A recent report by staff members of the state agency that controls development along California’s coastline argues against a plan for new playing fields near the Beach Chalet in Golden Gate Park. But the document is flawed in its reasoning and its recommendations should be rejected.
When the California Coastal Commission takes up the issue of the Beach Chalet soccer fields during its Thursday meeting, the members of the agency will have before them a document based on a false understanding of what this portion of the park was, is and should be.
The 9.4-acre playing fields sit on the western side of Golden Gate Park, where athletic fields of some sort have existed for more than 75 years. The fields are among the most used in The City, but poor drainage and wear forces them to be closed roughly half of the time, according to the Recreation and Park Department. One of the four fields is typically closed at all times to allow the grass to regrow.
To extend the playing time at the fields, the parks department has entered into a public-private funding proposal with the City Fields Foundation that would pay to replace the grass with artificial turf. The site would also receive new lights to illuminate the fields for more hours, a new children’s playground, new seating and revamped restrooms. These improvements would add more than 9,500 hours of playing time at the fields, which are much needed in a city where field space and time are both at a premium.
The plan has been approved locally, but an appeal to the Coastal Commission prompted the report. In that document, agency staff members erroneously refer to the existing fields as “pastoral landscape,” arguing that features of the playing field, including the lines that mark the athletic fields, could be harmful to wildlife.
Opponents of this plan and now the Coastal Commission’s staff make it appear as though the Recreation and Park Department is clear-cutting virgin forest in an isolated area to make way for a mega development. The truth is that the site, which comprises less than 1 percent of the total space in Golden Gate Park, is already a playing field with marked lines. The arguments against lighting range from the light pollution it could cause to the impacts the lights would have on migrating birds. The report even objects to the sideline seating from which parents would be able to watch their children play sports. Oh, yes, and the new soccer fields are too rectangular!

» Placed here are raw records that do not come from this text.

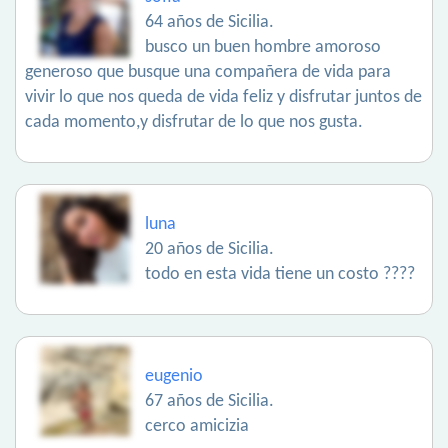
64 años de Sicilia.
busco un buen hombre amoroso
generoso que busque una compañera de vida para
vivir lo que nos queda de vida feliz y disfrutar juntos de
cada momento,y disfrutar de lo que nos gusta.
luna
20 años de Sicilia.
todo en esta vida tiene un costo ????
eugenio
67 años de Sicilia.
cerco amicizia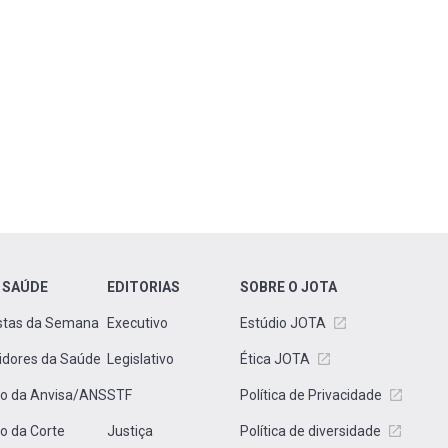
 SAÚDE
EDITORIAS
SOBRE O JOTA
stas da Semana
Executivo
Estúdio JOTA
idores da Saúde
Legislativo
Ética JOTA
to da Anvisa/ANS
STF
Política de Privacidade
to da Corte
Justiça
Política de diversidade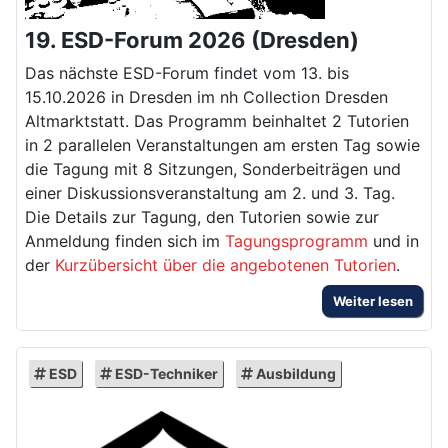
19. ESD-Forum 2026 (Dresden)
Das nächste ESD-Forum findet
vom 13. bis
15.10.2026 in Dresden im nh Collection Dresden
Altmarkt
statt. Das Programm beinhaltet 2 Tutorien
in 2 parallelen Veranstaltungen am ersten Tag sowie
die Tagung mit 8 Sitzungen, Sonderbeiträgen und
einer Diskussionsveranstaltung am 2. und 3. Tag.
Die Details zur Tagung, den Tutorien sowie zur
Anmeldung finden sich im
Tagungsprogramm
und in
der
Kurzübersicht über die angebotenen Tutorien
.
Weiter lesen
ESD
ESD-Techniker
Ausbildung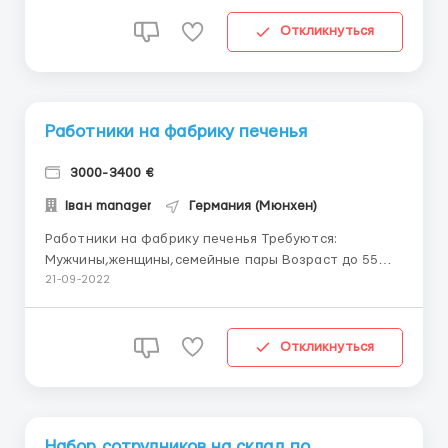
сортировка готовой продукции; — Контроль
качества и складирование товара на полки.
Откликнуться
Требовани...
Работники на фабрику печенья
3000-3400 €
Іван manager
Германия (Мюнхен)
Работники на фабрику печенья Требуются:
Мужчины,женщины,семейные пары Возраст до 55
лет Обязанности: -контроль производственной
21-09-2022
линии -проверка качества продукции -упаковка
-стикеровка -работа со сканером График: 8-10
часов, 5-6 дней в неделю (сб-по желанию, вс-
Откликнуться
выходной) Ес...
Набор сотрудников на склад по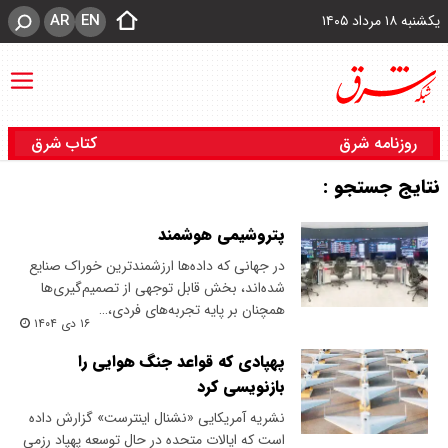
AR
EN
یکشنبه ۱۸ مرداد ۱۴۰۵
روزنامه شرق
کتاب شرق
نتایج جستجو :
پتروشیمی هوشمند
در جهانی که داده‌ها ارزشمندترین خوراک صنایع
شده‌اند، بخش قابل توجهی از تصمیم‌گیری‌ها
همچنان بر پایه تجربه‌های فردی،…
۱۶ دی ۱۴۰۴
پهپادی که قواعد جنگ هوایی را
بازنویسی کرد
نشریه آمریکایی «نشنال اینترست» گزارش داده
است که ایالات متحده در حال توسعه پهپاد رزمی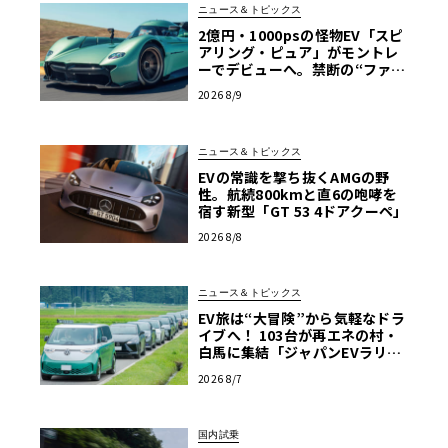
ニュース＆トピックス
2億円・1000psの怪物EV「スピ
アリング・ピュア」がモントレ
ーでデビューへ。禁断の“ファン
カー”をマクマートリーがついに
2026 8/9
市販化
ニュース＆トピックス
EVの常識を撃ち抜くAMGの野
性。航続800kmと直6の咆哮を
宿す新型「GT 53 4ドアクーペ」
2026 8/8
ニュース＆トピックス
EV旅は“大冒険”から気軽なドラ
イブへ！ 103台が再エネの村・
白馬に集結「ジャパンEVラリー
2026」体験記
2026 8/7
国内試乗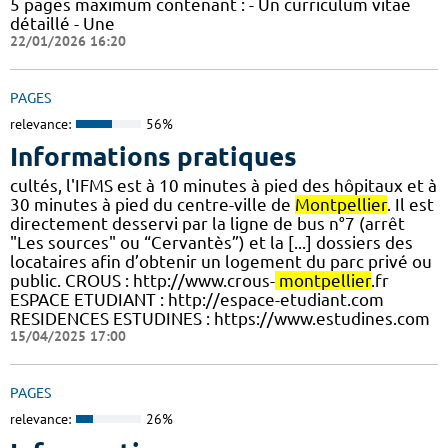
5 pages maximum contenant : - Un curriculum vitae
détaillé - Une
22/01/2026 16:20
PAGES
relevance:
56%
Informations pratiques
cultés, l'IFMS est à 10 minutes à pied des hôpitaux et à
30 minutes à pied du centre-ville de
Montpellier
. Il est
directement desservi par la ligne de bus n°7 (arrêt
"Les sources" ou “Cervantès”) et la [...] dossiers des
locataires afin d’obtenir un logement du parc privé ou
public. CROUS : http://www.crous-
montpellier
.fr
ESPACE ETUDIANT : http://espace-etudiant.com
RESIDENCES ESTUDINES : https://www.estudines.com
15/04/2025 17:00
PAGES
relevance:
26%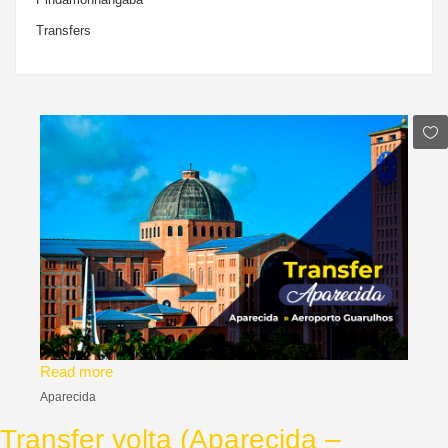
Transfers
Read more
Aparecida
Transfer volta (Aparecida –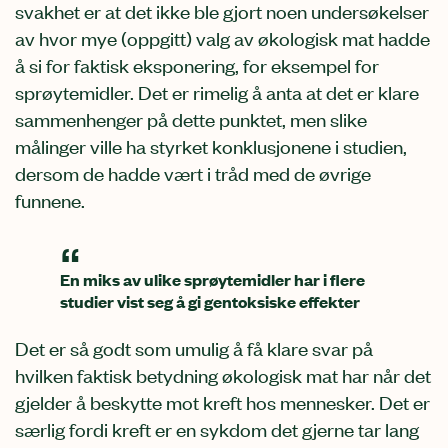
svakhet er at det ikke ble gjort noen undersøkelser
av hvor mye (oppgitt) valg av økologisk mat hadde
å si for faktisk eksponering, for eksempel for
sprøytemidler. Det er rimelig å anta at det er klare
sammenhenger på dette punktet, men slike
målinger ville ha styrket konklusjonene i studien,
dersom de hadde vært i tråd med de øvrige
funnene.
En miks av ulike sprøytemidler har i flere
studier vist seg å gi gentoksiske effekter
Det er så godt som umulig å få klare svar på
hvilken faktisk betydning økologisk mat har når det
gjelder å beskytte mot kreft hos mennesker. Det er
særlig fordi kreft er en sykdom det gjerne tar lang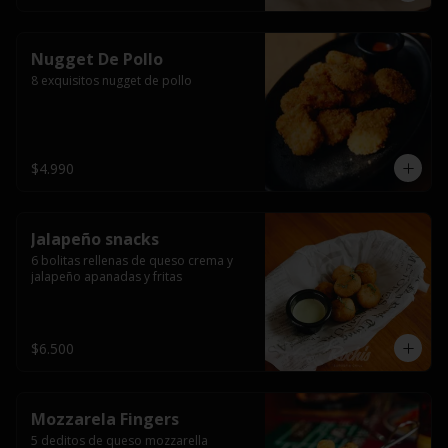
Nugget De Pollo
8 exquisitos nugget de pollo
$4.990
Jalapeño snacks
6 bolitas rellenas de queso crema y 
jalapeño apanadas y fritas
$6.500
Mozzarela Fingers
5 deditos de queso mozzarella 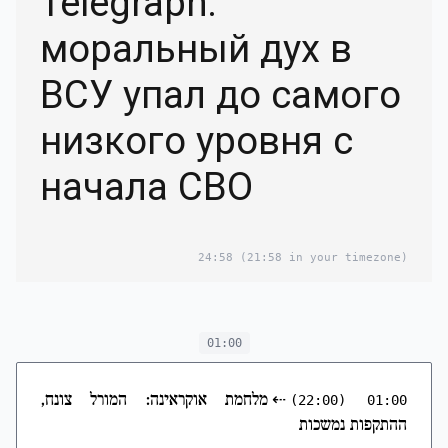
Telegraph:
моральный дух в
ВСУ упал до самого
низкого уровня с
начала СВО
24:58
(21:58 in your timezone)
01:00
⇠
מלחמת אוקראינה: המורל צונח,
(22:00)
01:00
ההתקפות נמשכות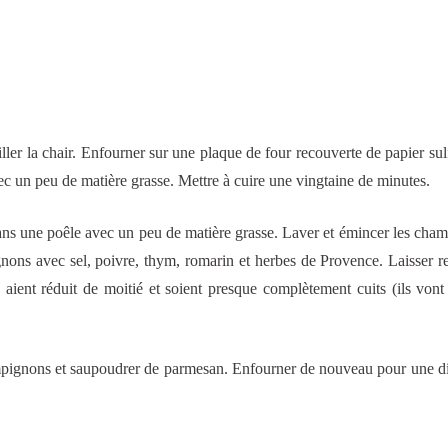
ller la chair. Enfourner sur une plaque de four recouverte de papier sul
vec un peu de matière grasse. Mettre à cuire une vingtaine de minutes.
 dans une poêle avec un peu de matière grasse. Laver et émincer les cha
gnons avec sel, poivre, thym, romarin et herbes de Provence. Laisser r
ient réduit de moitié et soient presque complètement cuits (ils vont
ampignons et saupoudrer de parmesan. Enfourner de nouveau pour une d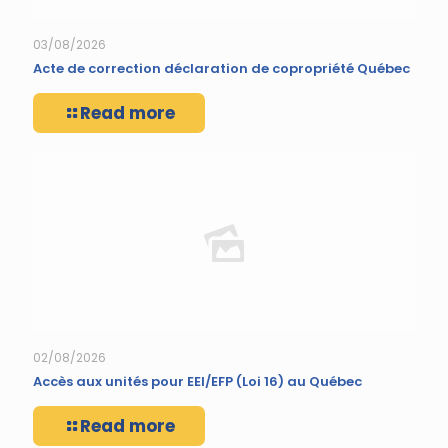
03/08/2026
Acte de correction déclaration de copropriété Québec
Read more
02/08/2026
Accès aux unités pour EEI/EFP (Loi 16) au Québec
Read more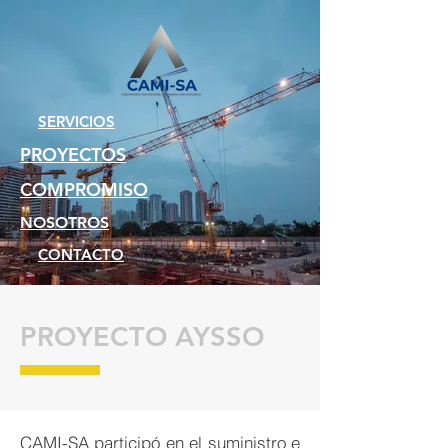
SERVICIOS
PROYECTOS
COMPROMISO
NOSOTROS
CONTACTO
PROYECTO AYSSO
CAMI-SA participó en el suministro e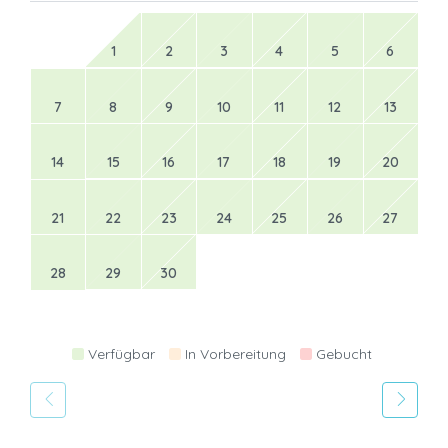
1
2
3
4
5
6
7
8
9
10
11
12
13
14
15
16
17
18
19
20
21
22
23
24
25
26
27
28
29
30
Verfügbar
In Vorbereitung
Gebucht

The report’s main is that the area should remain natural, as is called for in a Golden Gate Park master plan. But, of course, a truly natural Golden Gate Park would consist of the sand dunes that used to dominate the area before the park was created. Others argue that the area should consist of trees and walking paths. However the Coastal Commission staff argues that nine acres of mowed grass — but not artificial turf — would be natural.
This paper has argued before that if there were not already playing fields at this location, this project would be an inappropriate one. But given the history of the past 75 years, this project wisely upgrades the existing use to make it more usable for the children and adults who need more space for sports in The City. The remaining 99 percent of Golden Gate Park is there for everything else.